Action item
Below are records that contain pictures; transcribe the text exactly and omit the pictures.

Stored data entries
+===+
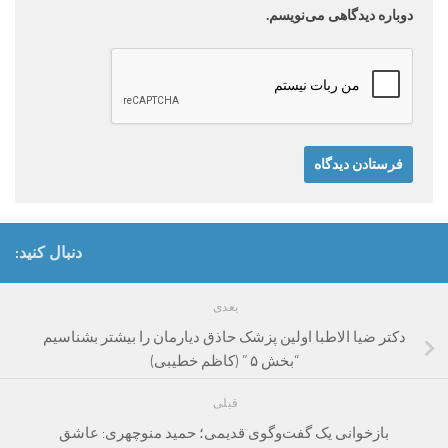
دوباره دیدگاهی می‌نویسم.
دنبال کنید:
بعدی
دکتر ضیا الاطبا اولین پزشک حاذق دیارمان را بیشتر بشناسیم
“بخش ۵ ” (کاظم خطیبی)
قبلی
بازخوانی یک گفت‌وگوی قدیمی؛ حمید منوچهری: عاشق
+===+
Answer space
دوباره دیدگاهی می‌نویسم.
دنبال کنید:
بعدی
دکتر ضیا الاطبا اولین پزشک حاذق دیارمان را بیشتر بشناسیم
“بخش ۵ ” (کاظم خطیبی)
قبلی
بازخوانی یک گفت‌وگوی قدیمی؛ حمید منوچهری: عاشق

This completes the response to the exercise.